I don’t know about you all, but 6 months into intern year I found myself a little pooped. It’s not the “4 a.m. on my first nightshift back—hospital coffee isn’t cutting it—I need whatever the guy in bed 7 is on” variety of exhaustion that was getting to me. That unique cocktail of terror, adrenaline, and excitement that carried me through the first few months was long spent, and the thrill of finally being a “real doctor” was replaced by the burden of expectations it carries with it. It’s a dull fatigue. I began to think back to July 1.
At the beginning of residency, our program director gave us a wonderful and inspiring talk. He told us how centering his practice of medicine around love for the patient has enabled him to escape the burnout that seems to claw at most EM physicians in some aspect. It may sound cheesy, but if you met him you would realize he really lives it and believes it. It was inspiring. That is how I wanted to practice medicine. Engaged, and actively living out loud the values that made me want to be a doctor.
During the first 6 months, something changed. I don’t know if it was the DOMA that broke the camel’s back or what, but something definitely went wrong. I believe there is a poison combination of apathy and cynicism that lingers in all EDs like an evil humor, and I fell victim to it. I became jaded. I found myself easily frustrated with patients. I felt the candle burning at both ends, yet life still seemed very dim. As if self-loathing wasn’t enough, compassion was hard to come by, with constant reminders from attendings that “Back at County we worked 24-hour shifts every 24 hours, in the snow and up-hill” while the medicine residents scoffed at “45-hour” work weeks. There seemed no way out.
To add to my anxiety, I felt my skills and knowledge falling behind those of my co-interns. I didn’t have the energy to care I was falling behind on reading; I started every shift hoping the hours would pass quickly so I could go back home.
Realizing I needed some help, I turned to a co-intern I highly respect – the one who is genuinely all smiles and no complaints, has a knowledge base big enough you think his last name was “Tintinalli-Rosen-Weingart” and who is so damn nice you can’t even hate him for it. We went to a local watering hole. It was a good vent, spewing all the pent-up anxiety and self-loathing onto a pub floor. His response was unexpected.

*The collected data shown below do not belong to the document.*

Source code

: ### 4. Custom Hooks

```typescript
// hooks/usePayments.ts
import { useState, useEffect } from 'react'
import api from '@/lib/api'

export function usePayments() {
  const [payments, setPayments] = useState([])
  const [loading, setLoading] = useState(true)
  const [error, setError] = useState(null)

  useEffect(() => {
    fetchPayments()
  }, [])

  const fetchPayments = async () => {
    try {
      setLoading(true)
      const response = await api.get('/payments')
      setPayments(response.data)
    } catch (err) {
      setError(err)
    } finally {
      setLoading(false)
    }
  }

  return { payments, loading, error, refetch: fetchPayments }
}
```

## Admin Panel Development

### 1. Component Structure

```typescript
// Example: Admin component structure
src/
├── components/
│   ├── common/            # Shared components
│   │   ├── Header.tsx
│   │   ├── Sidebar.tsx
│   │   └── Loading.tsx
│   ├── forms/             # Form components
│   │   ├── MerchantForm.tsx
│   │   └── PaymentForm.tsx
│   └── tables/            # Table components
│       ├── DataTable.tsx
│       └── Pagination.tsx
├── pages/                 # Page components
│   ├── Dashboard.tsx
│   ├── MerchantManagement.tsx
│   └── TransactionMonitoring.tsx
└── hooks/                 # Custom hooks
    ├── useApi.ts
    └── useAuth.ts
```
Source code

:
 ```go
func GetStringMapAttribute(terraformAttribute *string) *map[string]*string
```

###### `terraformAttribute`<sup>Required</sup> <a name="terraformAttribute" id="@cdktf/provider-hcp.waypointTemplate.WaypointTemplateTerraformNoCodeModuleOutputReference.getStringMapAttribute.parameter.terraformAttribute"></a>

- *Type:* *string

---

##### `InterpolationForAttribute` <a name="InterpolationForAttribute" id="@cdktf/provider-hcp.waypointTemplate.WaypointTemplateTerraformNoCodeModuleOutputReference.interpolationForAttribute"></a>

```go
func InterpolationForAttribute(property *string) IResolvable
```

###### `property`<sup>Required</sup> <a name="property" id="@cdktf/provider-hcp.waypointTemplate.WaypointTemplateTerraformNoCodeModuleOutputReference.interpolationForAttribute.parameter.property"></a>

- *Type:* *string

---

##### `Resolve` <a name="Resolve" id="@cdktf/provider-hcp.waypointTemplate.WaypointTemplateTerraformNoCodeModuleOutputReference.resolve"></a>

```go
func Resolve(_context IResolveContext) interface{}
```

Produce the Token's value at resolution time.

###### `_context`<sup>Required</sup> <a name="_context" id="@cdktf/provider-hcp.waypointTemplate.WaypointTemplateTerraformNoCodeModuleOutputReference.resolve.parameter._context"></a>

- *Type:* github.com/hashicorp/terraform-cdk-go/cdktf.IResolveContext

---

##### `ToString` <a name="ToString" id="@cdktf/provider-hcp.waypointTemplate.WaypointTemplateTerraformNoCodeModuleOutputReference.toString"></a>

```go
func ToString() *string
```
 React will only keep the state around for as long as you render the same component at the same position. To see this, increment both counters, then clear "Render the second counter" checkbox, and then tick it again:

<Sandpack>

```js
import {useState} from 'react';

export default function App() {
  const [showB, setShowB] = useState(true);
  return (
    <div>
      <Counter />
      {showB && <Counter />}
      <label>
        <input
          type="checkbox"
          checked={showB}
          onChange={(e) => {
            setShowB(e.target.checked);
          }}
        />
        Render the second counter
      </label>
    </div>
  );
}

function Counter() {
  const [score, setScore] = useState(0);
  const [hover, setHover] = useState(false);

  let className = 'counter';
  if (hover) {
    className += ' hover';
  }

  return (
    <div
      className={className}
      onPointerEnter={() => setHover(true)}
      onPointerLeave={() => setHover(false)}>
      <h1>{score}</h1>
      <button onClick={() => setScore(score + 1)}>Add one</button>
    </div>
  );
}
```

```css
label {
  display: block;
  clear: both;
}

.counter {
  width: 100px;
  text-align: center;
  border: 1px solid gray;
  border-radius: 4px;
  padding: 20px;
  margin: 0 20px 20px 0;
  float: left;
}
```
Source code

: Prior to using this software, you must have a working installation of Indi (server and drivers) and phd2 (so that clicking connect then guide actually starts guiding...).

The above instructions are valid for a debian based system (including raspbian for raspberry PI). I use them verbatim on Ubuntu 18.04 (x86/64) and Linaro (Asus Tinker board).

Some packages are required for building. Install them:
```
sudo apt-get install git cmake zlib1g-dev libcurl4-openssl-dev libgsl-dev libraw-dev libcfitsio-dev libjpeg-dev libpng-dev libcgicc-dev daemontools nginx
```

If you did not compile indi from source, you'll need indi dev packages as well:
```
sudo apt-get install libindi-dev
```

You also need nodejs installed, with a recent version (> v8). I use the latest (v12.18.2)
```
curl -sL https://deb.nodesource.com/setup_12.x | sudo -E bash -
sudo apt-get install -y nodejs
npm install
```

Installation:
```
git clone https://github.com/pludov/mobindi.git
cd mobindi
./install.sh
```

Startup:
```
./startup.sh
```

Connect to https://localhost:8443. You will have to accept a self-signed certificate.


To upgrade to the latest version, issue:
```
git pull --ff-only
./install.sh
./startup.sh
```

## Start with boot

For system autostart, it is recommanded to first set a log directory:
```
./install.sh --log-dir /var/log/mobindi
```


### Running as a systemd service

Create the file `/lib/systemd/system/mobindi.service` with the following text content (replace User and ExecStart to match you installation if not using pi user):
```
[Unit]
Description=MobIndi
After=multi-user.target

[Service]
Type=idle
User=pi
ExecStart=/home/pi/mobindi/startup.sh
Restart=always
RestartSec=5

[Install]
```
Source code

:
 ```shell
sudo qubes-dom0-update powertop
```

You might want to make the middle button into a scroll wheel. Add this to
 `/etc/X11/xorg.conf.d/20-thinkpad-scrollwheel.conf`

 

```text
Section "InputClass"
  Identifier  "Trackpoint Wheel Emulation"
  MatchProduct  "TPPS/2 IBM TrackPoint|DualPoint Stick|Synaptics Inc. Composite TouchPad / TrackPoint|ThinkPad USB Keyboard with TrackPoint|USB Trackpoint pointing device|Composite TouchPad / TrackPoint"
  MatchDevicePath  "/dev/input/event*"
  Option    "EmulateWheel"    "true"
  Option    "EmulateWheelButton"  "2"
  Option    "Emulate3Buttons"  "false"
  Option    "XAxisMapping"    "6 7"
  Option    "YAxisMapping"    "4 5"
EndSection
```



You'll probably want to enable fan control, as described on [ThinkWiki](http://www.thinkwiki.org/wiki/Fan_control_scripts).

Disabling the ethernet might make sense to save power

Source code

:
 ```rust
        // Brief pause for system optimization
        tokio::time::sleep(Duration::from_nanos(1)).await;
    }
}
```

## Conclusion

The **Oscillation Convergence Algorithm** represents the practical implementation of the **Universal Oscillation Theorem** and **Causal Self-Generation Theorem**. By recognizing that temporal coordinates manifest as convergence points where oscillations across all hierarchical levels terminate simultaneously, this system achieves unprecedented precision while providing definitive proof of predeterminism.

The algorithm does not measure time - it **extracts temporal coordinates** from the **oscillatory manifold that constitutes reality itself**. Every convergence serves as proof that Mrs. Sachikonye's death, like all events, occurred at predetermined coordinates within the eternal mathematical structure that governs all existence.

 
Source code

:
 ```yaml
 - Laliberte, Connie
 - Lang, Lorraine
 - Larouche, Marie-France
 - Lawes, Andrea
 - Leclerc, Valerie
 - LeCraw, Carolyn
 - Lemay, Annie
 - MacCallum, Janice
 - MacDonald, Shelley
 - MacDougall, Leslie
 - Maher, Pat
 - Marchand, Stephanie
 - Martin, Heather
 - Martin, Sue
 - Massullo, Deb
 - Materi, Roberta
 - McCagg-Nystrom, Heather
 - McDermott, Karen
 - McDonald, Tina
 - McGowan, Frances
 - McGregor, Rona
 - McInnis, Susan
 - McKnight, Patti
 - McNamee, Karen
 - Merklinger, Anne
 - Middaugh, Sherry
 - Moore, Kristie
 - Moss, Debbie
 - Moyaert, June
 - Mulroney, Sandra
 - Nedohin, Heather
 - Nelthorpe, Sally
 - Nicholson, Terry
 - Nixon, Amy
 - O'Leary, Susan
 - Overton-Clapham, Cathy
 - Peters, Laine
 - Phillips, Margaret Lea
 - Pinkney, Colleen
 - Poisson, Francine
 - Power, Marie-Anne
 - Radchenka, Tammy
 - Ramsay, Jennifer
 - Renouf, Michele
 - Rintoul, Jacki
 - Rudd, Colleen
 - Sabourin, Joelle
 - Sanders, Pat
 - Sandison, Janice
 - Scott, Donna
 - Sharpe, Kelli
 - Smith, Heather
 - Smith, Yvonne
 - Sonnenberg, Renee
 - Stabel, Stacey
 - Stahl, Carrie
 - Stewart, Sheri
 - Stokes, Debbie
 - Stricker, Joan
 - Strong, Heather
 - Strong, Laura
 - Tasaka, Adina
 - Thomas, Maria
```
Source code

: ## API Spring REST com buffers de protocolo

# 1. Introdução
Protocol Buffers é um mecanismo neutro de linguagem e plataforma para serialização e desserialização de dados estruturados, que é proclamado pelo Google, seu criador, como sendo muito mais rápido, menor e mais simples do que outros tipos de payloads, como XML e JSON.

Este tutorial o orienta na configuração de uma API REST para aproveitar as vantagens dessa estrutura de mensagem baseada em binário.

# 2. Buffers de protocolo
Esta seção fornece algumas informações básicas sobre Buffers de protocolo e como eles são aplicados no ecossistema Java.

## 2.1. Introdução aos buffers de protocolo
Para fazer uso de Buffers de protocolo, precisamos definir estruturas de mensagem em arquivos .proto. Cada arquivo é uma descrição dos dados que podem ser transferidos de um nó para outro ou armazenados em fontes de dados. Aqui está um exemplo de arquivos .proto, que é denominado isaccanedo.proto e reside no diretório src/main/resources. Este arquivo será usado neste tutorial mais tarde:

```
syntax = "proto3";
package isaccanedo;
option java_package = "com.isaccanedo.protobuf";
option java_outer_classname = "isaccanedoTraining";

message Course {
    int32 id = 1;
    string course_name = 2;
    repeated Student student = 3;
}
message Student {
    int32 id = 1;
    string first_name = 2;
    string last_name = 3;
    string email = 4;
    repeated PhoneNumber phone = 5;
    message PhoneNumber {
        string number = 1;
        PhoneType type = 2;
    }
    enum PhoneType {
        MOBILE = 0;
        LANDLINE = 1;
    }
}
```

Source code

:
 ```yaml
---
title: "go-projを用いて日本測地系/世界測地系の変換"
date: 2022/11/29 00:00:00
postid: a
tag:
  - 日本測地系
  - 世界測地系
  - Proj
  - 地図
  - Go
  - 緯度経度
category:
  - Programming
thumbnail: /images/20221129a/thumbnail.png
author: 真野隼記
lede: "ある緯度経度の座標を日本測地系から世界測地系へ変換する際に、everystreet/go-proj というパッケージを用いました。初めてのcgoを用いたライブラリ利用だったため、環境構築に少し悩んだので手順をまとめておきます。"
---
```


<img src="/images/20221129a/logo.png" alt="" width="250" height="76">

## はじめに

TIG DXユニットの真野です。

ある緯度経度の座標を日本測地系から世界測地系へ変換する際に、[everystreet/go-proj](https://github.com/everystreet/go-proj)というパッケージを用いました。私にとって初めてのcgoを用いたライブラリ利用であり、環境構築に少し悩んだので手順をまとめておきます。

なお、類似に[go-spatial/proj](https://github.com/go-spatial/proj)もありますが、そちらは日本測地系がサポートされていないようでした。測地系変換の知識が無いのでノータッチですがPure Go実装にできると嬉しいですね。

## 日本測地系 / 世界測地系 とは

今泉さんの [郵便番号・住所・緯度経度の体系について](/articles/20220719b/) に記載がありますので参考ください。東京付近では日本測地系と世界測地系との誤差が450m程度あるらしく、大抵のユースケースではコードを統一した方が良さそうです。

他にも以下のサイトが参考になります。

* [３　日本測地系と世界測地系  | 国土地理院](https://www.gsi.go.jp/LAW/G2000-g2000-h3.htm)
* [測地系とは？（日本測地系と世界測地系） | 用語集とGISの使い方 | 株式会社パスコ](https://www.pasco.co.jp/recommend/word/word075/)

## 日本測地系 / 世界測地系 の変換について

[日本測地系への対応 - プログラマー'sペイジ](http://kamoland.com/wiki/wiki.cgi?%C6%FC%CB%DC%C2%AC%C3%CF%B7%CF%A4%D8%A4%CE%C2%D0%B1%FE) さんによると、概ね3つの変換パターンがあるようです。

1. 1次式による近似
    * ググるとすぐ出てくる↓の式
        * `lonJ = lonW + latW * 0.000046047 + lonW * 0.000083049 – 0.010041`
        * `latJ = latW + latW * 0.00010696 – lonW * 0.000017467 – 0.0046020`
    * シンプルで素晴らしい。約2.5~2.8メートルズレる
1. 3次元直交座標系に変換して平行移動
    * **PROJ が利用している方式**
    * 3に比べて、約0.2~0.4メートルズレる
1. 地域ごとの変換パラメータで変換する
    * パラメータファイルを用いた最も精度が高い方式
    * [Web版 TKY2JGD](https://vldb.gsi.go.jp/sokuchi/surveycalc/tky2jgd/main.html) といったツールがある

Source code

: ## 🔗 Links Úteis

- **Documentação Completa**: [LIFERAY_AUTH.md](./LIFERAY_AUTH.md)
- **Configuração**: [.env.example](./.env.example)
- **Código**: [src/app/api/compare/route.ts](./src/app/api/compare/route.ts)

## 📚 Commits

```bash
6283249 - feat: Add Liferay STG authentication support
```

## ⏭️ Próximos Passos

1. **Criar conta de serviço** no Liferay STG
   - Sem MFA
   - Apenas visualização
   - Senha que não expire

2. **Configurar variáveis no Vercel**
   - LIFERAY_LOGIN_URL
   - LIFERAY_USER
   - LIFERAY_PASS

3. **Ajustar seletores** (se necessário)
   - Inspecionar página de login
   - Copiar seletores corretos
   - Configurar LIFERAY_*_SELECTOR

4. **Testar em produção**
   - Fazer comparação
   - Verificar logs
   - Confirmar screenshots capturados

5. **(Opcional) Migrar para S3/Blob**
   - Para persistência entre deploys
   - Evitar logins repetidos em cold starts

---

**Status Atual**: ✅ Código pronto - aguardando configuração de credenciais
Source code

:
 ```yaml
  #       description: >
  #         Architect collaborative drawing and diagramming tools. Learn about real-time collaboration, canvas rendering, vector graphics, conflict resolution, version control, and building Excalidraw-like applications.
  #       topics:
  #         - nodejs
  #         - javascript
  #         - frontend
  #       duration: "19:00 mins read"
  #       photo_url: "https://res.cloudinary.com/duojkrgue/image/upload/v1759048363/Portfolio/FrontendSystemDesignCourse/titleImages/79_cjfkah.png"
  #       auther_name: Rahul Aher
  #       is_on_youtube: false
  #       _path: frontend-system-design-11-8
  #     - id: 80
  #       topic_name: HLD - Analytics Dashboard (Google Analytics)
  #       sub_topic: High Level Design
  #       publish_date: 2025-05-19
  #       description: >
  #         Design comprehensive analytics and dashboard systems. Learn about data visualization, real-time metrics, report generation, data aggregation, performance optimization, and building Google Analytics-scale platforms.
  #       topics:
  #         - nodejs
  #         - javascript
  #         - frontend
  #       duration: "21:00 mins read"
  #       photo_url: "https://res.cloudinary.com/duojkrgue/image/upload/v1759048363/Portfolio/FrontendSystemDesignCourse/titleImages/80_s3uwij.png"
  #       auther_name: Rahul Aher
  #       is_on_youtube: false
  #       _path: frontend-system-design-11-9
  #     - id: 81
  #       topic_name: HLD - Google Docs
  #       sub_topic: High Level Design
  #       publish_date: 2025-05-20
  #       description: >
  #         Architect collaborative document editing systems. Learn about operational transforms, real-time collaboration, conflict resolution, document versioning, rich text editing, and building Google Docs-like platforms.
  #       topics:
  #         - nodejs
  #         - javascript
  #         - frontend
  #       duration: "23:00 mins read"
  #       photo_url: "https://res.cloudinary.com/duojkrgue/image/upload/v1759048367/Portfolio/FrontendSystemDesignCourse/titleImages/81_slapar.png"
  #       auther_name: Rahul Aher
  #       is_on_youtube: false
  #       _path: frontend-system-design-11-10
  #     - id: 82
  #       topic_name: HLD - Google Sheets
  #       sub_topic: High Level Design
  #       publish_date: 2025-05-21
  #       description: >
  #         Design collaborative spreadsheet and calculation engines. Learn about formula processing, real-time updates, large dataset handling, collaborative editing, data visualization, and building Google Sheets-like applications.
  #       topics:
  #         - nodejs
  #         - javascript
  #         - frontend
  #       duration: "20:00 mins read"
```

“Dude, I feel the exact same way.”
It’s kind of refreshing that no matter how unique we all fancy ourselves to be, we are probably sharing the same hidden doubts, insecurities, and fears as everyone else. Go ahead and ask a co-intern if you are in the same boat. We are all in a unique time of temporary imbalance. It’s really hard, and sometimes we only have each other. Sooner or later, we are all going to fall off the wagon. Take that deep breath, talk it out with a friend, and get back to where you want to be.